The Mixed-Sparse-Smooth-Model Toolbox (MSSM): Efficient Estimation and Selection of Large Multi-Level Statistical Models
By: Joshua Krause, Jelmer P. Borst, Jacolien van Rij
Potential Business Impact:
Helps computers build complex models faster.
Additive smooth models, such as Generalized additive models (GAMs) of location, scale, and shape (GAMLSS), are a popular choice for modeling experimental data. However, software available to fit such models is usually not tailored specifically to the estimation of mixed models. As a result, estimation can slow down as the number of random effects increases. Additionally, users often have to provide a substantial amount of problem-specific information in case they are interested in more general non-standard smooth models, such as higher-order derivatives of the likelihood. Here we combined and extended recently proposed strategies to reduce memory requirements and matrix infill into a theoretical framework that supports efficient estimation of general mixed sparse smooth models, including GAMs & GAMLSS, based only on the Gradient and Hessian of the log-likelihood. To make non-standard smooth models more accessible, we developed an approximate estimation algorithm (the L-qEFS update) based on limited-memory quasi-Newton methods.

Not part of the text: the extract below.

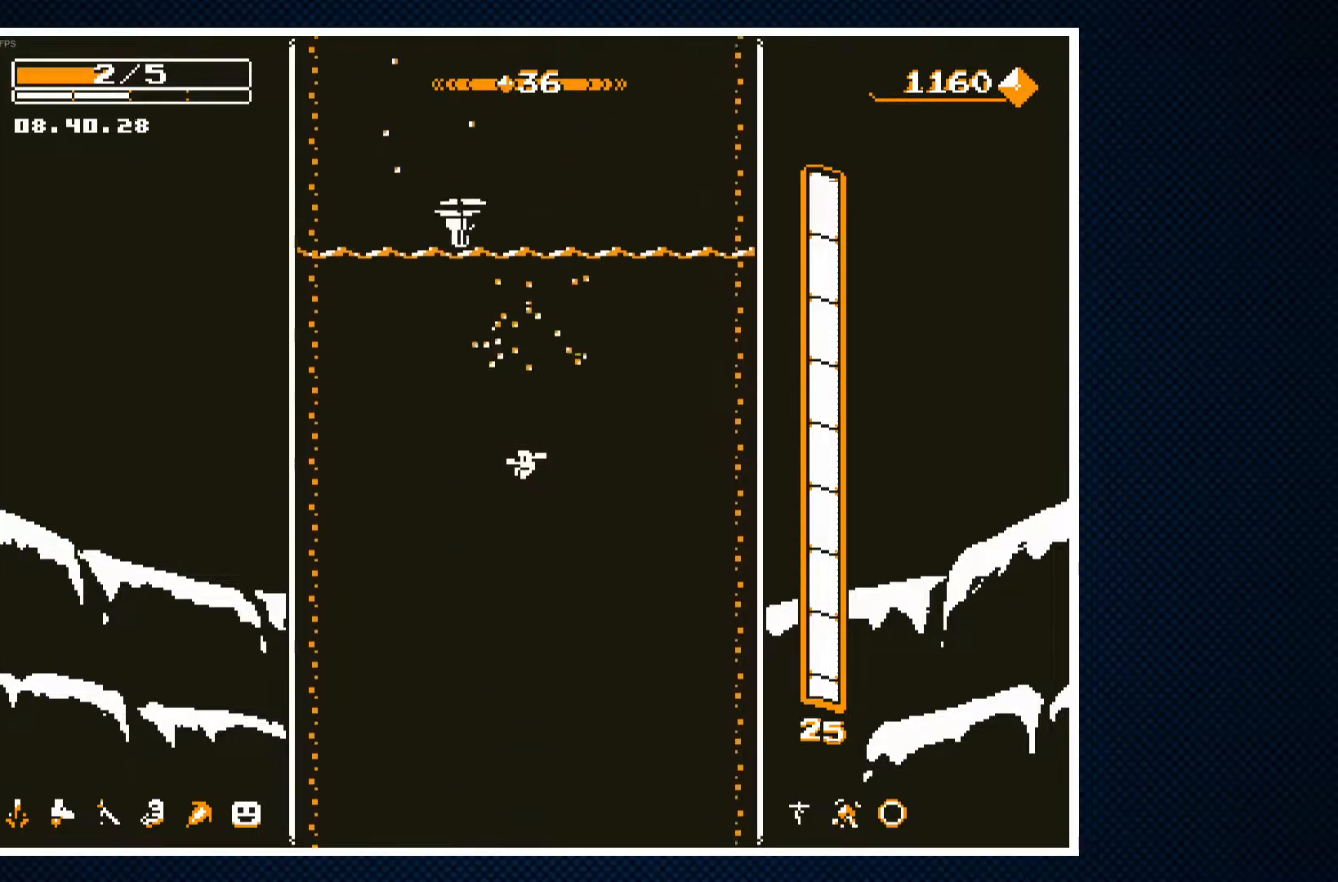
{"buttons": [], "events": []}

This enables estimation of any general smooth model based only on the log-likelihood function. We also considered the problem of model selection for general mixed smooth models. To facilitate practical application we provide a Python implementation of the theoretical framework, algorithms, and model selection strategies presented here: the Mixed-Sparse-Smooth-Model (MSSM) toolbox. MSSM supports estimation and selection of massive additive multi-level models that are impossible to estimate with alternative software, for example of trial level EEG data. Additionally, when the L-qEFS update is used for estimation, implementing a new non-standard smooth model in MSSM is straightforward. Results from multiple simulation studies and real data examples are presented, showing that the framework implemented in MSSM is both efficient and robust to numerical instabilities.